My real estate agent gave me a comparative market analysis when we set the listing price for my home, but now a buyer’s lender wants an appraisal done on the property. What’s the difference?
That’s a good question. There are some very important distinctions between a comparative market analysis (CMA) and an appraisal.
A CMA is a method of property valuation real estate professionals use to estimate the value of residential properties; a CMA provides a range of value. This helps sellers set a listing price for their property. CMAs examine the prices at which similar properties in the same area have recently sold.
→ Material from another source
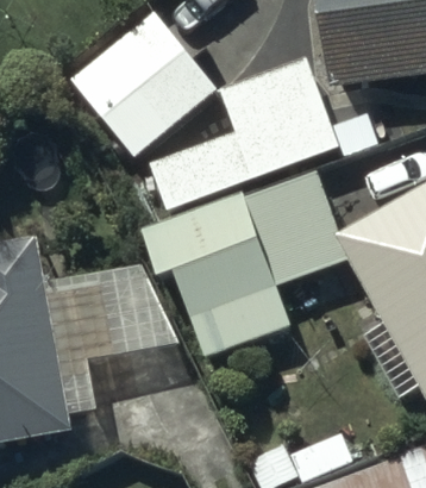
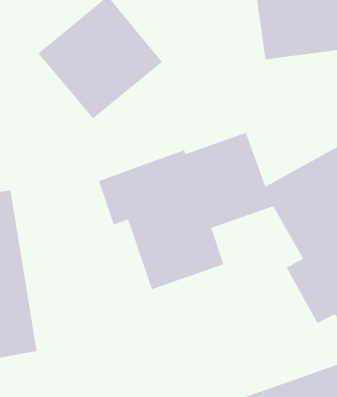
building: [148,57,340,212] -> none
A real estate appraisal, on the other hand, is a formal, impartial estimate or opinion of value, usually in writing, of a specific property, as of a specific date, which is supported by the presentation and analysis of relevant data pertinent to a property. Appraisals provide a defined value for the property, rather than a range as in a CMA.
Real estate appraisers in Alberta need a licence as an appraiser from the Real Estate Council of Alberta. They require special training and experience before they become full appraisers. Their methods for providing an appraisal go beyond using the sold prices of similar properties to arrive at an appropriate listing price.
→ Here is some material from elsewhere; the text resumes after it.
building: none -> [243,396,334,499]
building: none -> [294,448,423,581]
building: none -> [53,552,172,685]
When a real estate professional provides a CMA to a seller or potential seller, they need to ensure the seller understands the following: it hasn’t been prepared by a licensed real estate appraiser; it doesn’t comply with appraisal standards; no one should rely on it as an appraisal; and, it can’t be used for financing, civil proceedings, income tax purposes, or financial reporting purposes.
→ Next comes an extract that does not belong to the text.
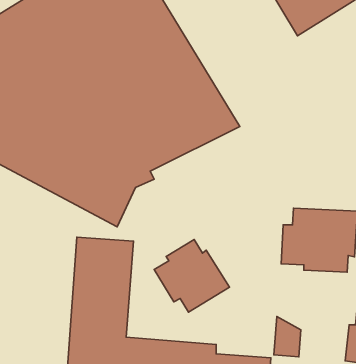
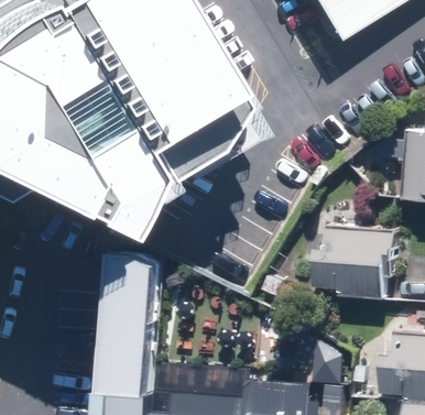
building: [154,239,230,312] -> none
The only thing a CMA is supposed to be used for is to help set a listing price. That’s why a buyer’s lender may want to do an independent appraisal on a property. Simply put, the lender wants to make sure the property is worth what the buyer is paying for it. Just because other homes nearby have sold for a similar amount, it doesn’t mean a lender will be satisfied the home is worth what the buyer is paying for it.
If the buyer were to default on the mortgage and the property were to go into foreclosure, the lender wants to make sure it can recoup the money it has lent on the property. The lender will be more confident in its lending by reviewing an appraisal for the property.